Generative Modelling with Sliced Rank-Statistic f-Divergences

English

Séminaire Données et Aléatoire Théorie & Applications

18/12/2025 - 14:00 José Manuel De Frutos Porras Salle 106

Quantifying the difference between two probability distributions is a fundamental challenge in machine learning, particularly for training and evaluating generative models. In this talk, we present Rank-Statistic f-Divergences, a novel framework currently under development. 

Standard methods for estimating divergences (like the Kullback-Leibler or Total Variation distance) can be unstable or difficult to compute from finite samples. Our approach addresses this by approximating these divergences using rank statistics, specifically, by analysing the relative ordering of data points projected onto a basis of Bernstein polynomials. We discuss three key properties of this proposed estimator: 

1. Monotonicity: We introduce a "degree of approximation" parameter, K. We show that the approximation quality strictly improves as K increases, giving us control over the trade-off between precision and complexity.  

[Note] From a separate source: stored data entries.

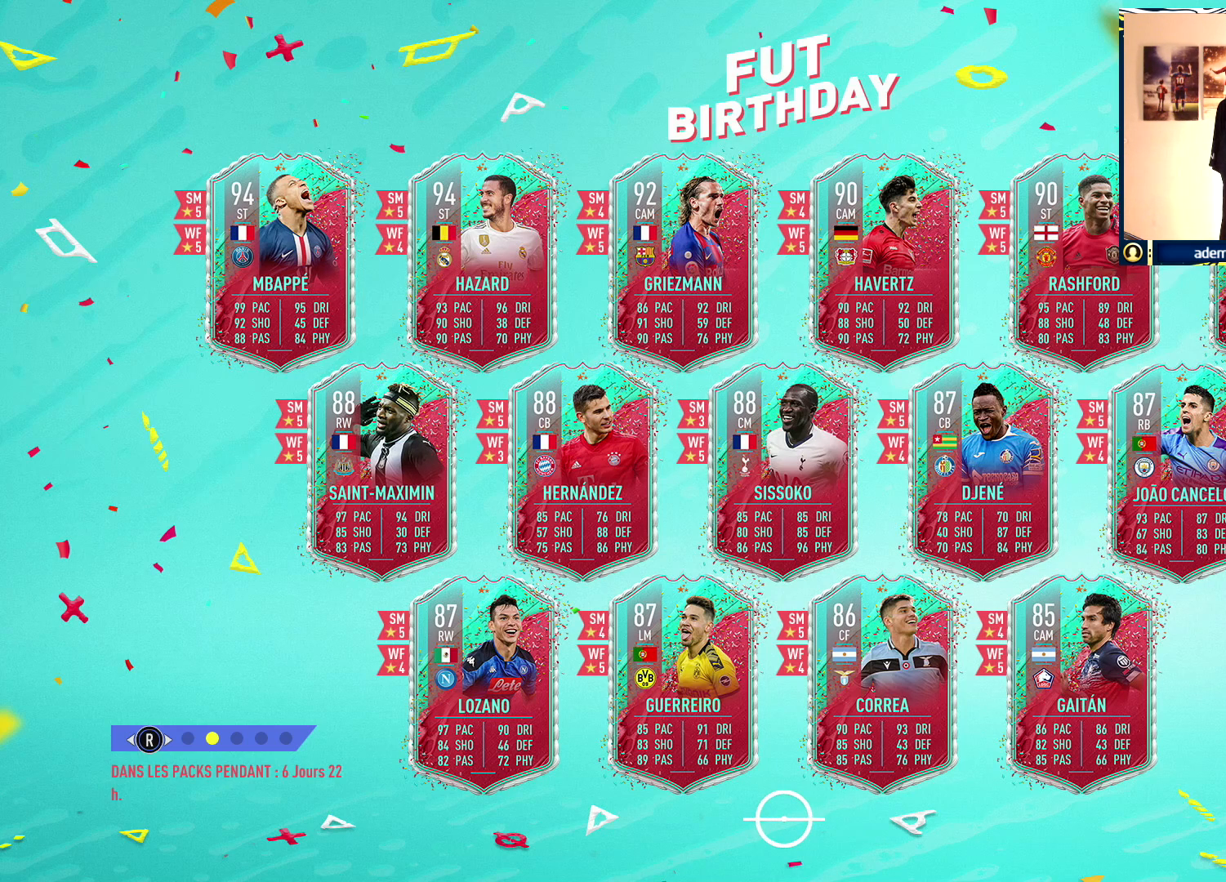
{"buttons": [], "left_stick": "center", "right_stick": "left", "events": [[117, "right_stick", "center"], [400, "right_stick", "left"]]}
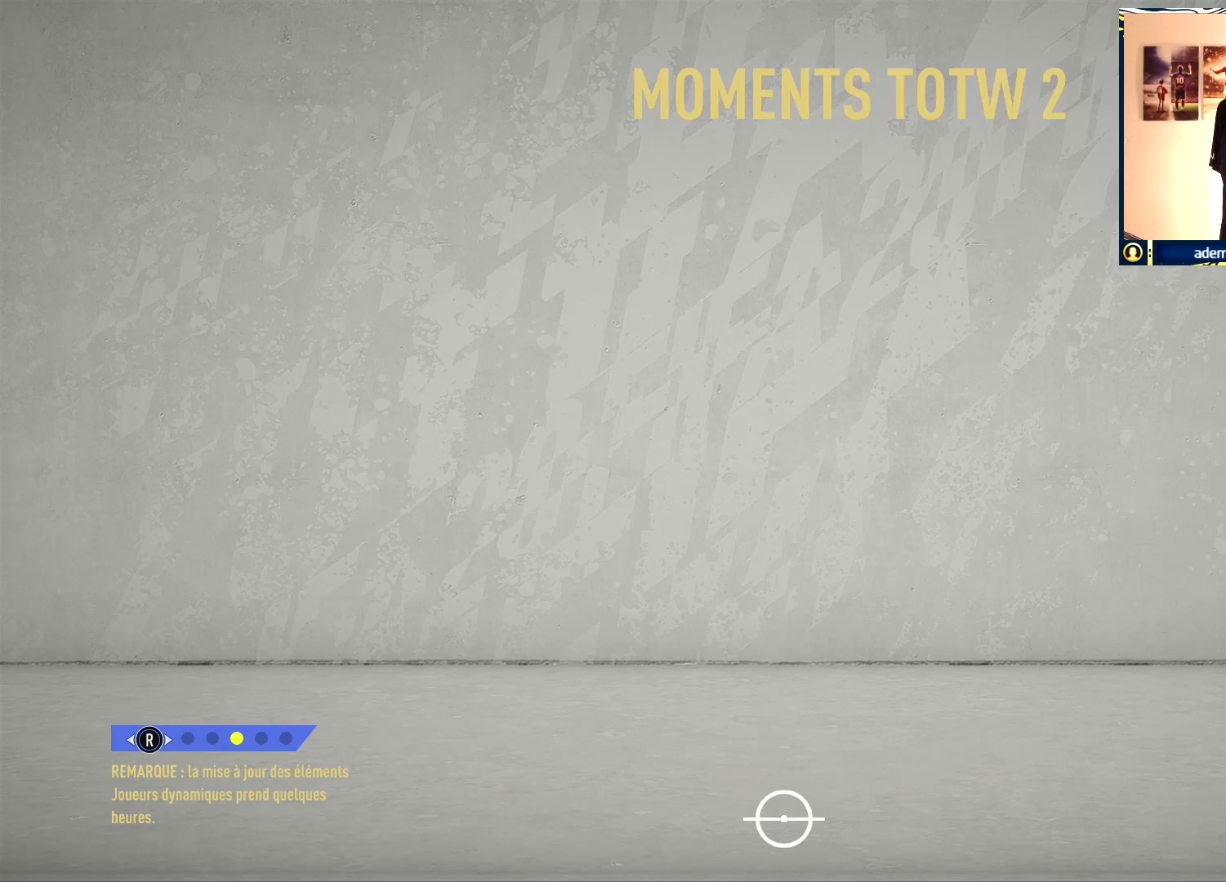
{"buttons": [], "left_stick": "center", "right_stick": "center", "events": [[50, "right_stick", "center"]]}
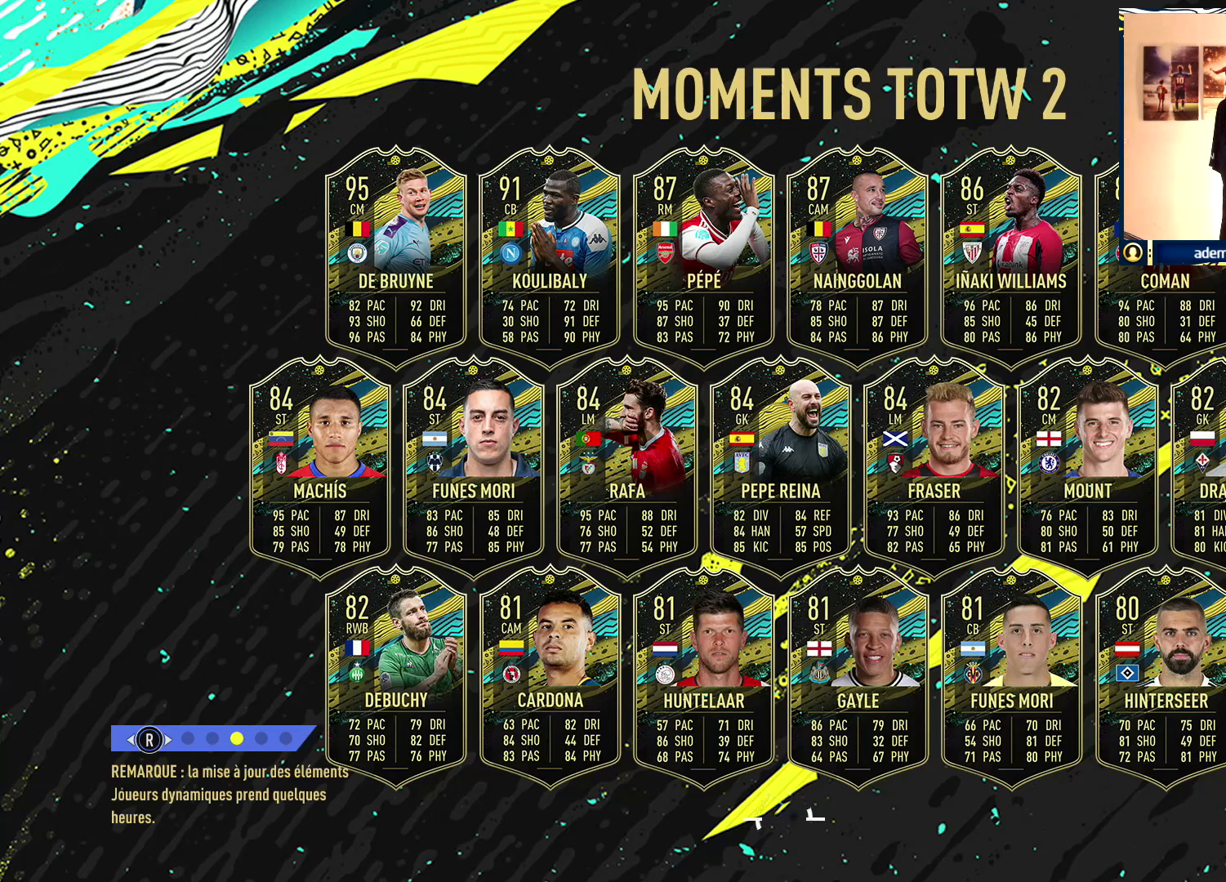
{"buttons": [], "left_stick": "center", "right_stick": "center", "events": [[33, "right_stick", "left"], [150, "right_stick", "center"]]}
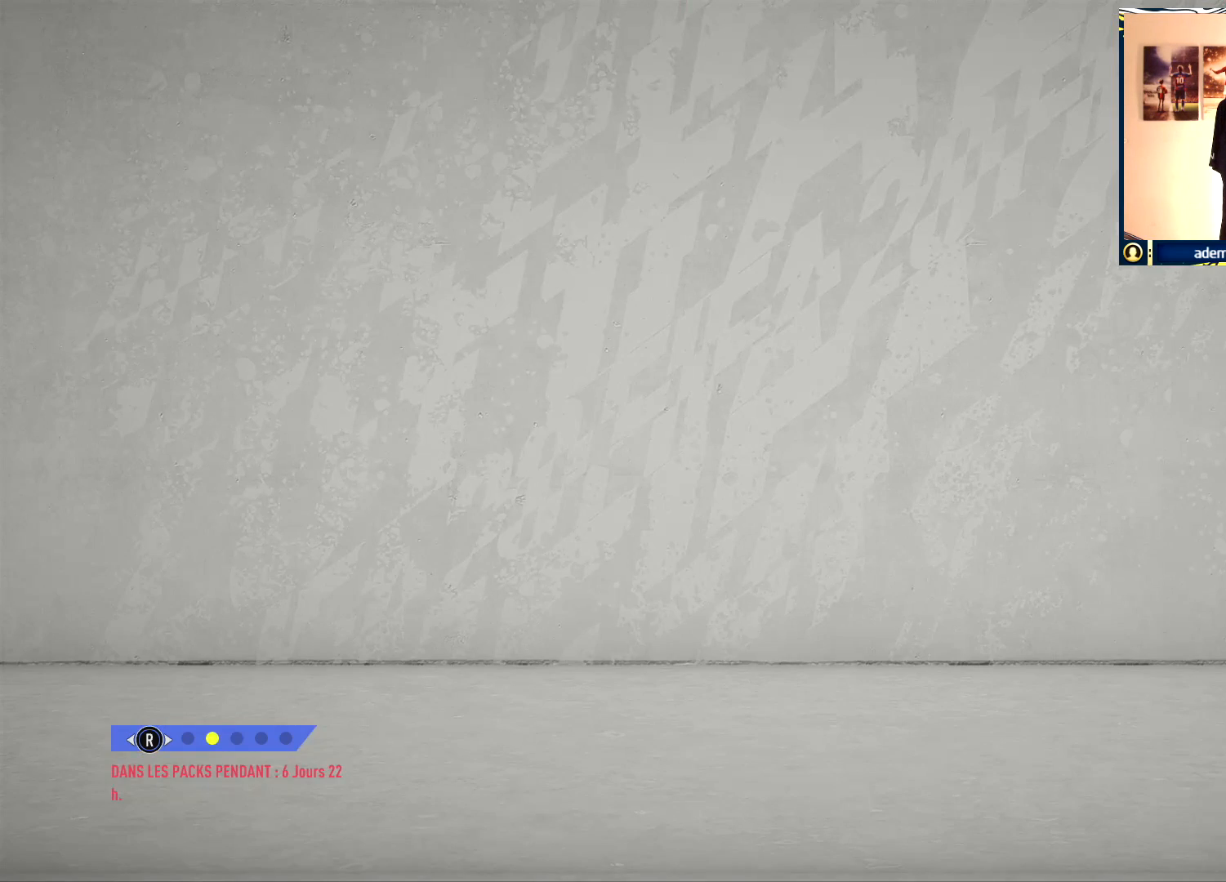
{"buttons": [], "left_stick": "center", "right_stick": "center", "events": []}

2. Robustness (Distribution-Free): Because our method relies on ranks rather than raw absolute values, it requires no assumptions about the underlying data shape and is naturally robust to extreme outliers.  

3. Scalability: By combining this with a "slicing" technique, projecting high-dimensional data onto 1-dimensional lines, we can effectively apply this method to complex, multivariate generative modeling tasks.  

We conclude by sharing preliminary findings that suggest this framework offers a promising, mathematically sound alternative for two-sample testing and model training.